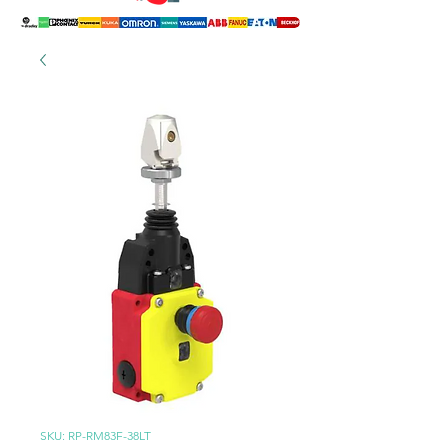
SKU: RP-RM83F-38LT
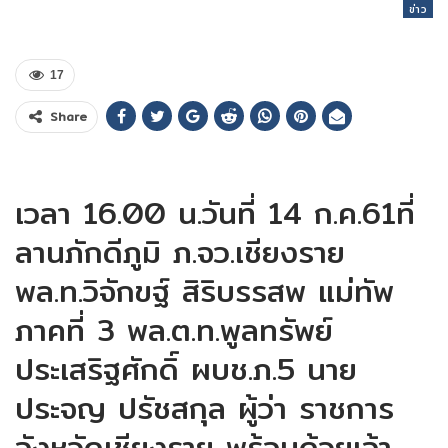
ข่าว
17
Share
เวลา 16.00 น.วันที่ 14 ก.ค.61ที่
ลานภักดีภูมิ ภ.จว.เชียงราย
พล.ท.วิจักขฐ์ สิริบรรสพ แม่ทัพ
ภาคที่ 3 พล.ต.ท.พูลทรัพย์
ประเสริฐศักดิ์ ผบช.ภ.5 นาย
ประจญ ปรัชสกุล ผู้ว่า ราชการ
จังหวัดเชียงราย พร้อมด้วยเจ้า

....

Could you restate the material word for word, skipping any pictures it holds?

SKU: RP-RM83F-38LT
ข่าว
17
Share
เวลา 16.00 น.วันที่ 14 ก.ค.61ที่
ลานภักดีภูมิ ภ.จว.เชียงราย
พล.ท.วิจักขฐ์ สิริบรรสพ แม่ทัพ
ภาคที่ 3 พล.ต.ท.พูลทรัพย์
ประเสริฐศักดิ์ ผบช.ภ.5 นาย
ประจญ ปรัชสกุล ผู้ว่า ราชการ
จังหวัดเชียงราย พร้อมด้วยเจ้า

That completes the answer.